# 短い課題 1
記録の最初の行から「pink rectangle: moved 1 px right, 2 px down」を含む行までを、両端の行も含めてそのまま書き写してください。

# 与えられた文章
■ ■ ■ ■
説明

電気かみそり

【課題】 製造コストを抑制できるとともに、体毛を確実に短く剃ることができる電気かみそりを提供する。
【解決手段】本発明に係る電気かみそり1は、内刃50と協働して肌表面Sの体毛を剃るとともに、肌表面Sに接触する外刃40を備える。外刃40は、外刃40の延在方向Yに直交する直交方向Xに回転する筒状の回転外刃100である。

【発明の詳細な説明】
【技術分野】
【0001】
本発明は、電気かみそりに関する。
【背景技術】
【0002】
従来から、刃部を肌表面に押し当てながら移動させる際に、刃部と肌表面との間の摩擦力(刃部を構成する外刃表面が肌表面に及ぼす摩擦力)を低減させる電気かみそりについて、様々な提案がなされている。
【0003】
例えば、肌表面に接触しながら、外刃の延在方向に直交する直交方向に対して回転する回転体を備えた電気かみそりが知られている(例えば、特許文献1参照)。この回転体は、外刃よりも肌表面側に突出し、スプリング(弾性体)によって支持されている。これにより、回転体がスプリングにより肌表面に押し付けられて回転するため、外刃と肌表面との間の摩擦力を低減できる。
【先行技術文献】
【特許文献】
【0004】
【特許文献1】特開2009−232894号公報(第2〜第3頁、第1及び第2図)
■ ■ ■ ■
# 抜粋データ

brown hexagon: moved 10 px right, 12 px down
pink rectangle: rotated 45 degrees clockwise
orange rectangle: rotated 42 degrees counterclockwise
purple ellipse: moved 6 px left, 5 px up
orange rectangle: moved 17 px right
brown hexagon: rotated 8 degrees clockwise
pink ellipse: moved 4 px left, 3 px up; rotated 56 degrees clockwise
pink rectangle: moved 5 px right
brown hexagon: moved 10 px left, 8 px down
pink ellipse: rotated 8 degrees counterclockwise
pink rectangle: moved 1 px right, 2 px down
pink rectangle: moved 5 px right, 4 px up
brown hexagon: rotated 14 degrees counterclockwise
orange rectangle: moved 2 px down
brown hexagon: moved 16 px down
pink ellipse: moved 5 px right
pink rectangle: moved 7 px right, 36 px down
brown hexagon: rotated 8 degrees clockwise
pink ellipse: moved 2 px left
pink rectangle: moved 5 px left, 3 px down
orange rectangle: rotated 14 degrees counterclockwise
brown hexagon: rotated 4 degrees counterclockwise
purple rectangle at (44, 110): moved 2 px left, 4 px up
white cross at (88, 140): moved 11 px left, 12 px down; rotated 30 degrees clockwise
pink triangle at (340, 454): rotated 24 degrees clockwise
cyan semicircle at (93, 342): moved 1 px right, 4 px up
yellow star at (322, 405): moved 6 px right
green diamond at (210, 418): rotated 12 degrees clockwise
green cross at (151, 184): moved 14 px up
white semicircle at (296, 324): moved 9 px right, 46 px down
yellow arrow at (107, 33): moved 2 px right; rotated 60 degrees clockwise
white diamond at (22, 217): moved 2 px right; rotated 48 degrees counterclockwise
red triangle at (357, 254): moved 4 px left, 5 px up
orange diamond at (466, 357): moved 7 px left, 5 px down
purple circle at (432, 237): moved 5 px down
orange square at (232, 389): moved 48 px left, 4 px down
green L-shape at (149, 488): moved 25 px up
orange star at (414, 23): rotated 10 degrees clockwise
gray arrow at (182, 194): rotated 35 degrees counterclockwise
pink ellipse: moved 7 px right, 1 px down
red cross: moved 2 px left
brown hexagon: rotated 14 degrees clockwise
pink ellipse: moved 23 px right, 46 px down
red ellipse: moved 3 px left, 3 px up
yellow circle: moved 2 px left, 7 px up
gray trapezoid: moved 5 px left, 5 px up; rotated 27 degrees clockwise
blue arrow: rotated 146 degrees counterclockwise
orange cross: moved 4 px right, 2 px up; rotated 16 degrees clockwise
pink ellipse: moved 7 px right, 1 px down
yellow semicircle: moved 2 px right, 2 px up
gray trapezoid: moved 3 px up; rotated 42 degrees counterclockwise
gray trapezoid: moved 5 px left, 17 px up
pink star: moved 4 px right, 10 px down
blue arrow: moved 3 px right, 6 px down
■ ■ ■ ■
# 短い課題 2
電気かみそりの文章について、次の問いに答えてください。
(a) 本発明に係る電気かみそりの外刃は、どのような回転外刃ですか。
(b) 特許文献1に記載の電気かみそりで、回転体を支持しているものは何ですか。
(c) 特許文献1の公報番号は何ですか。

# 解答全文 1
brown hexagon: moved 10 px right, 12 px down
pink rectangle: rotated 45 degrees clockwise
orange rectangle: rotated 42 degrees counterclockwise
purple ellipse: moved 6 px left, 5 px up
orange rectangle: moved 17 px right
brown hexagon: rotated 8 degrees clockwise
pink ellipse: moved 4 px left, 3 px up; rotated 56 degrees clockwise
pink rectangle: moved 5 px right
brown hexagon: moved 10 px left, 8 px down
pink ellipse: rotated 8 degrees counterclockwise
pink rectangle: moved 1 px right, 2 px down

# 解答全文 2
(a) 外刃の延在方向Yに直交する直交方向Xに回転する、筒状の回転外刃です。
(b) スプリング(弾性体)です。
(c) 特開2009−232894号公報です。